Dining out on mustard magic

Diners with a relish for mustard have been rushing to sign up for a mouth-watering menu at a pop-up restaurant at Octavia Hill’s Birthplace House in Wisbech.

The museum at 7 South Brink, which was the home of the co-founder of the National Trust, opens its doors at 1pm on Saturday (November 11) for the annual Mustard Day, which celebrates Wisbech’s historic connection with mustard growing.

In the afternoon freelance food consultant Alison Sloan is set to serve mustard and cheese scones and offer a spot of mustard tasting from 2pm to 4pm in the wood-beamed tea room.
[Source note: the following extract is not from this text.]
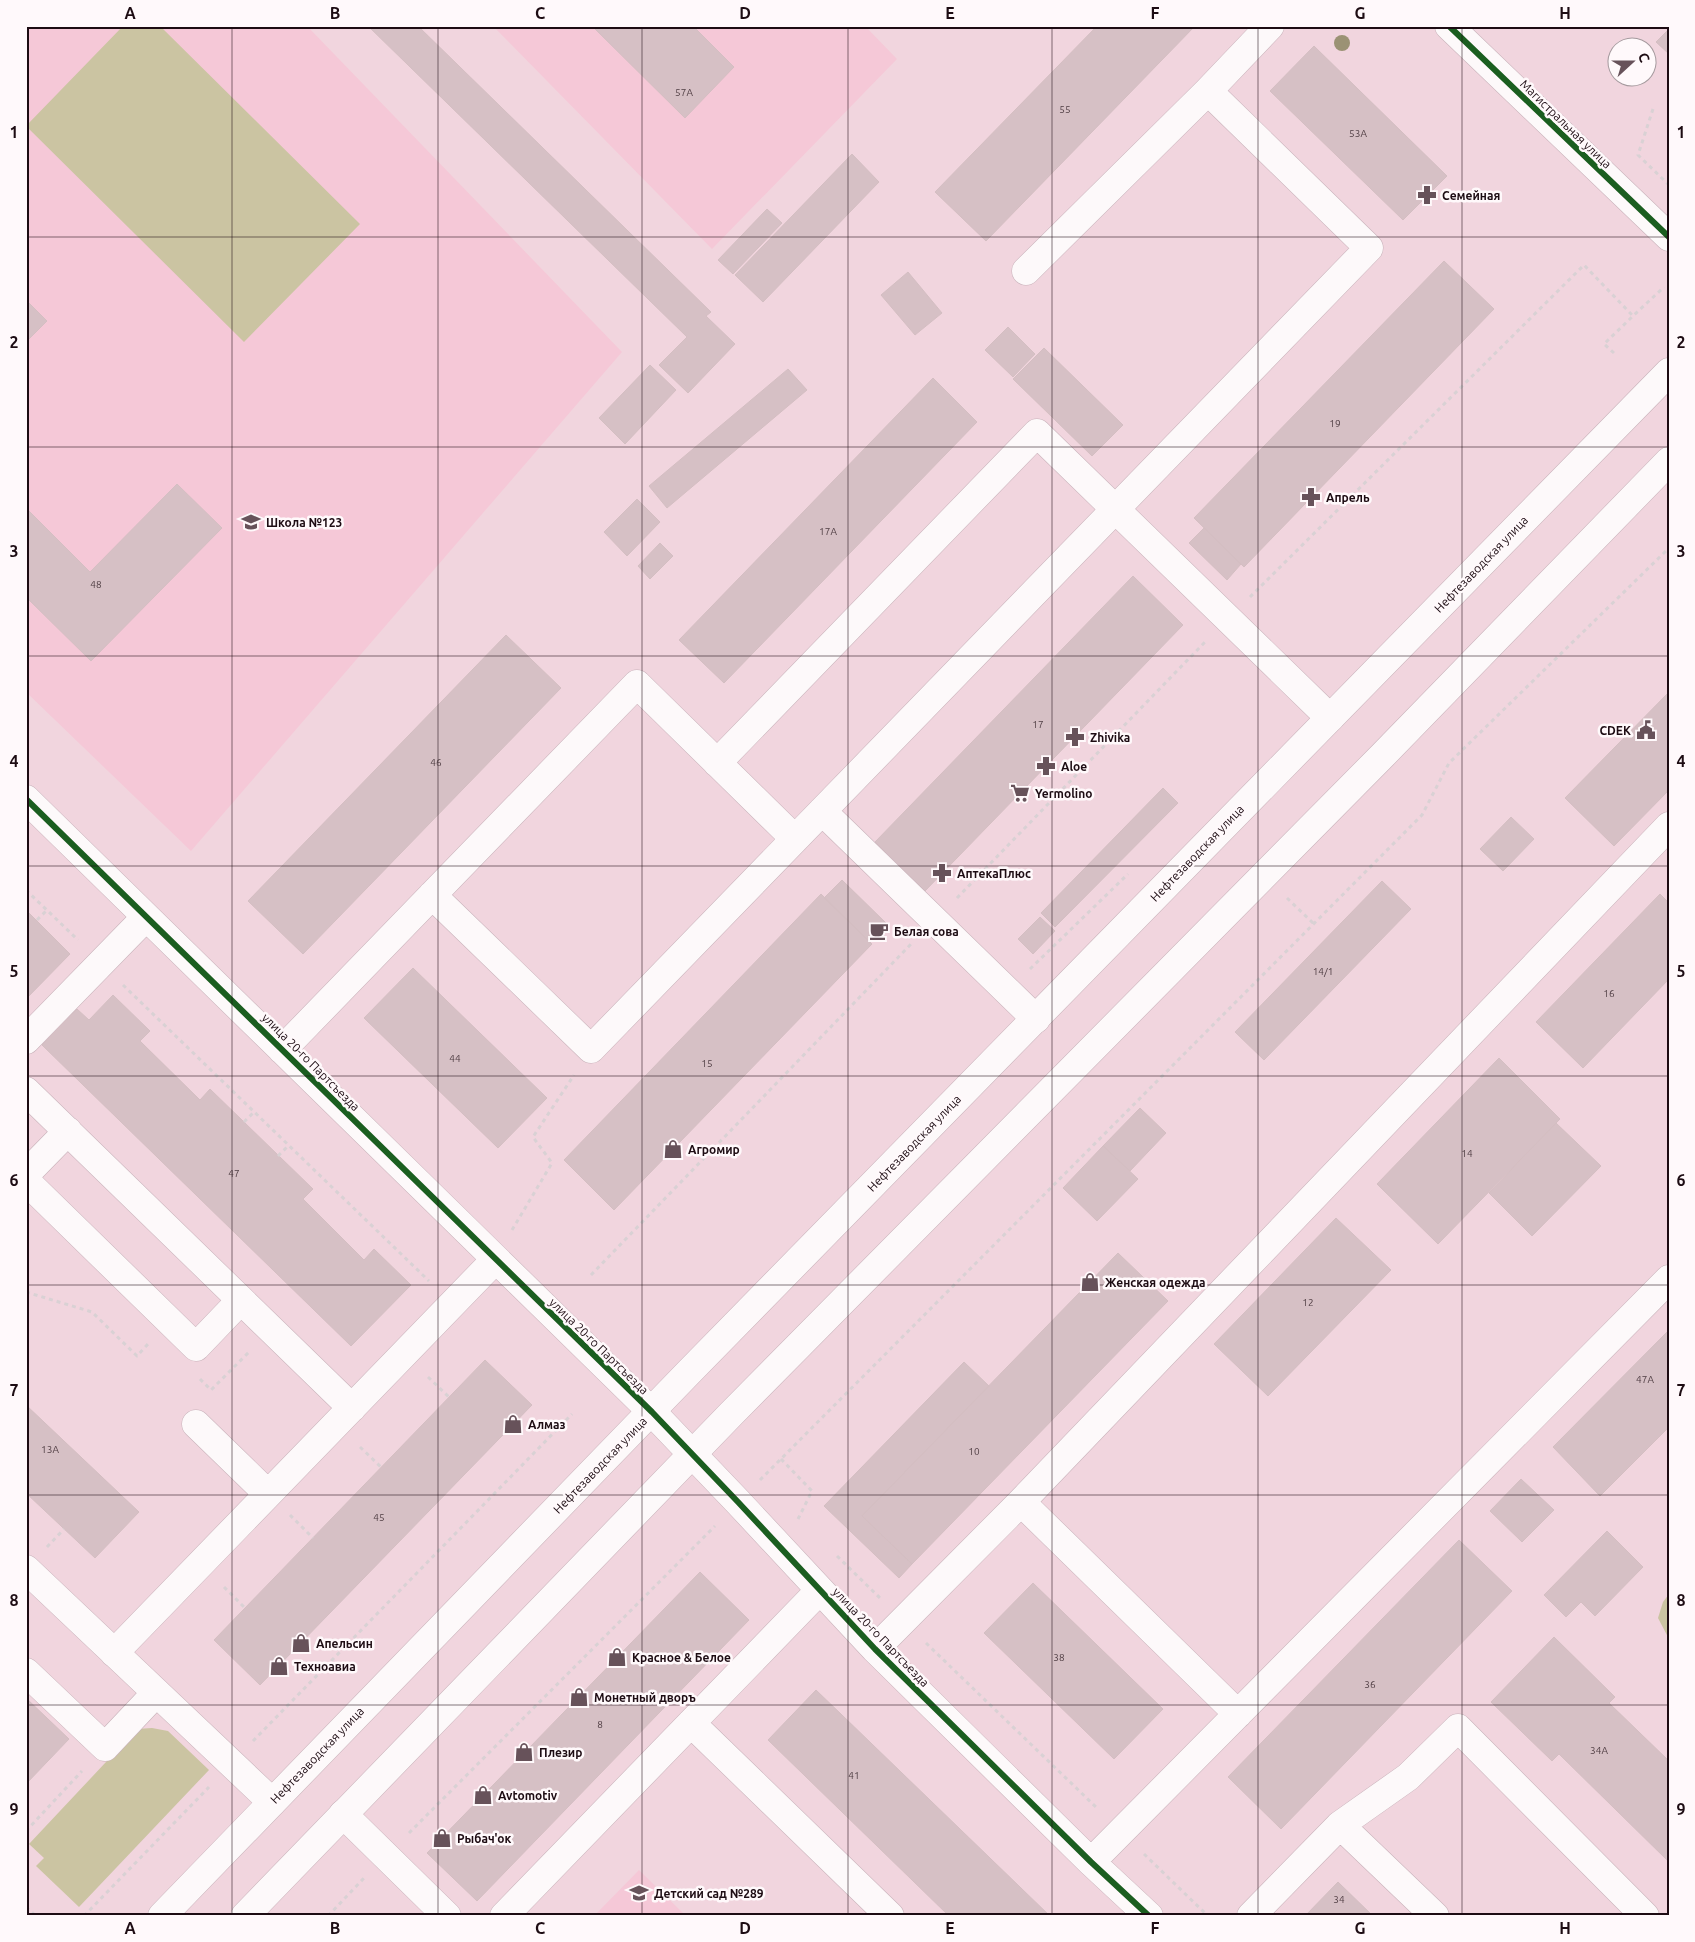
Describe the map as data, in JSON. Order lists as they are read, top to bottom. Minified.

All the tables have now been snapped up for the evening Pop-up Supper Club, which will continue the mustard theme with a three-course set meal sourced from fresh and local ingredients and prepared by Mrs Sloan, who has managed National Trust restaurants at Peckover House in Wisbech and Oxburgh Hall in Norfolk, as well as working alongside television chef Gordon Ramsay at the BBC Good Food Show.

During Octavia Hill’s lifetime mustard markets were staged in Wisbech every Saturday in October, attracting seed imported from Holland as well as the local produce – and mustard seeds were stored in Wisbech granaries for Colman, Keen and Sadler.
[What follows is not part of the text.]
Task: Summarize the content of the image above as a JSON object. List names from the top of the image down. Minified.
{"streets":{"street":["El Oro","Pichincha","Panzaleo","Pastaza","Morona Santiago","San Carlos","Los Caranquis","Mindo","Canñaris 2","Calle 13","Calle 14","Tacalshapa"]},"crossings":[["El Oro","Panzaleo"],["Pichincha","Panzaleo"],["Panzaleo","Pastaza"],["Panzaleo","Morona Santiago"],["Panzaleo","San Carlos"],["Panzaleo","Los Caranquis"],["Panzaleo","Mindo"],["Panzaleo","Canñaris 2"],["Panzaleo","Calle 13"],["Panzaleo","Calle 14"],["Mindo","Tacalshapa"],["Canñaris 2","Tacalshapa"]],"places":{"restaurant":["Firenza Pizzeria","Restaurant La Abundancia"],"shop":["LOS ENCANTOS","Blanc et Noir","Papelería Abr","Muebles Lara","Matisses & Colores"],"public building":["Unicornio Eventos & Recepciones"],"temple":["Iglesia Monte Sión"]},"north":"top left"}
In the United Kingdom mustard cropping is concentrated on arable farms in eastern England, principally in Cambridgeshire, southern Lincolnshire and Norfolk, and an exhibition at the museum, mounted by English Mustard Growers Ltd, of Thorney, will provide visitors taking part in the day with a basic overview of mustard seed, the growers involved and Colman’s at Norwich.